Organizing a warehouse properly can make or break the efficiency of your operations. That means not only the layout of the physical warehouse space, but also a properly configured process flow that clearly defines the necessary steps in receiving, inventory management, and shipping, among others. An optimized physical layout, coupled with a robust warehouse barcode label and signage system, is the foundation of an efficient warehouse operation. But how can you best optimize your layout? We’ve rounded up 10 valuable warehouse organization charts that represent efficient, proven models that work for many of today’s busy warehouses.

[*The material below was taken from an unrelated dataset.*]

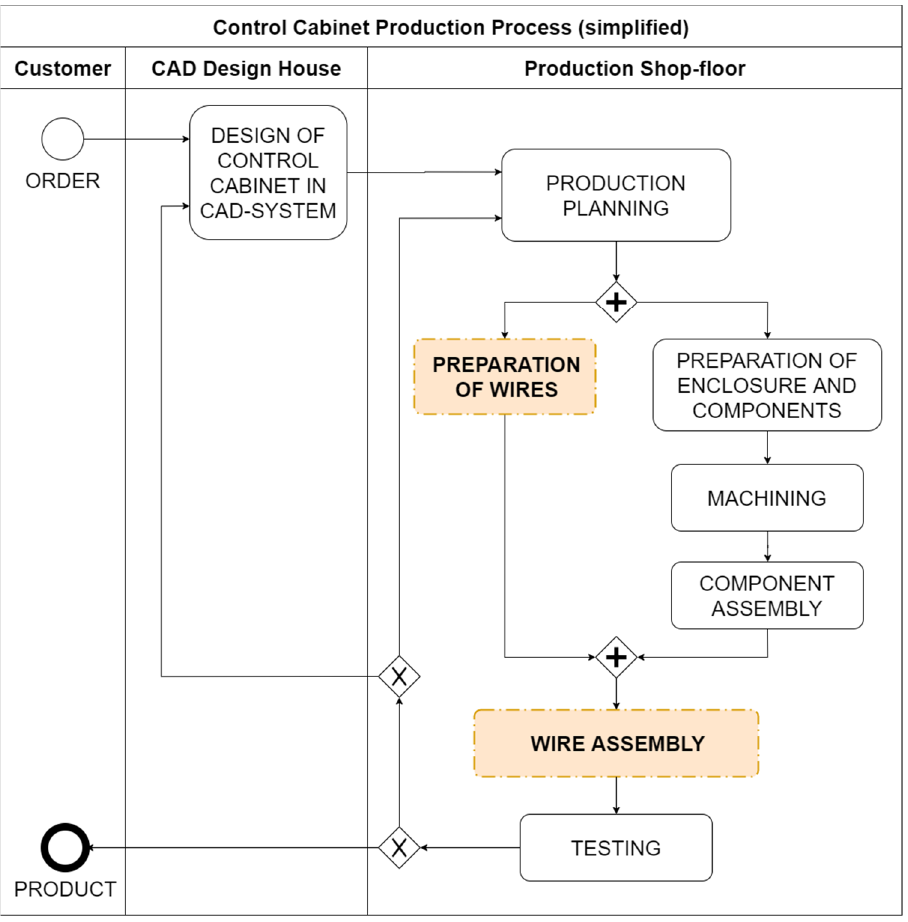
Figure 1. The main elements of the control cabinet production process. The orange background shows the production steps that are the focus of this paper.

SmartDraw provides three example warehouse layout charts you can customize to meet your facility’s needs. The first example is the most complex configuration of the three, including areas for inbound, outbound, and work-in-progress goods, QA and office space, a loading area, order picking space, and a lounge. Example two has a streamlined, row-based layout with loading and dropoff areas, office space, and a lounge. Example three is the most simplistic layout, also using a row-based configuration with areas for loading and receiving, order picking, and bulk storage. (The graphic above is example two.)
This example includes block storage areas, compact storage areas, and loading and unloading areas. The layout in this chart is organized in an efficient row system for rack storage, divided into three sections: two medium-rotation warehouse areas on either side of a central pure picking area.
This warehouse organization chart is sourced from the Bachelor’s thesis of Kyle T. Bentz. It illustrates a typical warehouse layout both before and after an ABC analysis, demonstrating the benefits gained from performing an analysis to optimize your facility’s storage. The red line illustrates the path a worker takes to pick an order. In the second layout, inventory is organized by picking frequency and sales revenue, drastically simplifying and shortening the picking process.
This warehouse organization chart from Logcluster illustrates the flow of goods as they enter and exit the facility. The layout is grouped by inventory type, with clusters of racks in distinct areas of the building. The racks are organized in a logical way to ensure that the traffic pattern takes workers through each section with easy access to all racks to allow for streamlined order picking.
Go Supply Chain is a consultancy that offers warehouse layout optimization services. The example layout provided here includes inbound and dispatch areas, a section dedicated to pallet racking and pick shelving, a large space dedicated to standard pallet racking, an area for MHE charging, and a returns and reprocessing area. The warehouse office does not take up valuable floor space; instead, it’s positioned as an extension of the main warehouse, conveniently located between inbound and dispatch.
This warehouse organization chart appears in a research paper by Goran Dukic and Opetuk Tihomir, obtained from ResearchGate. It represents a multiple block warehouse layout, a shift from the traditional row-based design achieved by adding one or more cross-aisles. The addition of cross-aisles can improve total travel distances. The authors also note that through careful analysis, it’s even possible to determine the ideal number of cross-aisles that will offer the biggest benefit to a warehouse’s efficiency.
Fit Small Business outlines the process of creating an effective warehouse layout schematic, including this example layout illustration. In this schematic, deep metal shelving and storage areas for packing materials are situated along the perimeter of the facility. Deep, long pallet racks make up the majority of floor storage space, complete with wide aisles to allow for optimal traffic flow in both directions.
This warehouse layout takes a different approach to rack configuration, with a wide center aisle with rows of perpendicular racks on either side. This leaves ample space for MHE and foot traffic, allowing for efficient traffic flows and optimized picking and stocking processes. This warehouse layout from ConceptDraw incorporates a conveyor belt into the design. So if your warehouse is embracing technology to streamline processes, this is a good example you can build on to determine how to best incorporate major, space-consuming features in your building’s layout.
This simple block-style layout from AdaptALift incorporates three blocks, including three main aisles (1, 2, and 6) and two cross-aisles, as well as a front aisle and rear aisle to allow ample space for traffic flow in both directions.
E-commerce Wiki offers valuable tips for e-commerce retailers in configuring the layout of the company warehouse. This particular chart includes detailed elements including main access doors, roller shutter doors, a designated pedestrian walking area for picking crews, and generous space between aisles for forklifts and other equipment.
There is no single best way to design a warehouse layout, but there are some best practices that can help to ensure that your warehouse runs as efficiently as possible. Eliminating obstacles and unnecessary traffic congestion while storing inventory strategically can result in dramatic reductions in picking and stocking time, lowering overall operation costs. Use these warehouse organization charts as inspiration but tap into your organization’s research and analysis to determine the optimal layout for your facility.